▶ Task details: Write out the data word for word and omit every picture.

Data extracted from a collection
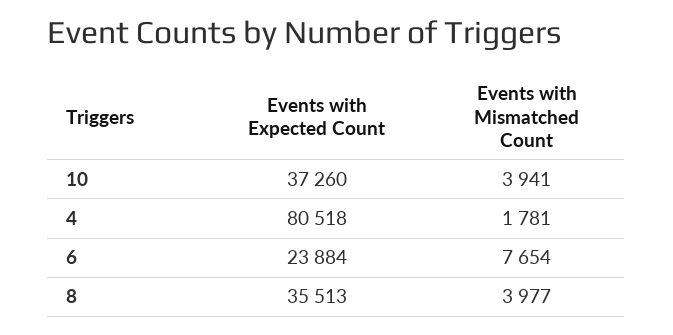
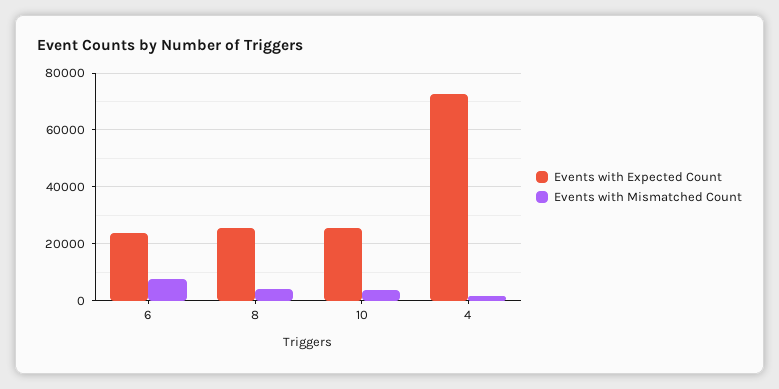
  {
    "Events with Expected Count": {
-     "10": 37260,
+     "10": 25000,
-     "4": 80518,
+     "4": 72500,
      "6": 23884,
-     "8": 35513
+     "8": 25000
    },
    "Events with Mismatched Count": {
      "10": 3941,
      "4": 1781,
      "6": 7654,
      "8": 3977
    }
  }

▶ Result of the exercise:
  {
    "Events with Expected Count": {
-     "10": 37260,
+     "10": 25000,
-     "4": 80518,
+     "4": 72500,
      "6": 23884,
-     "8": 35513
+     "8": 25000
    },
    "Events with Mismatched Count": {
      "10": 3941,
      "4": 1781,
      "6": 7654,
      "8": 3977
    }
  }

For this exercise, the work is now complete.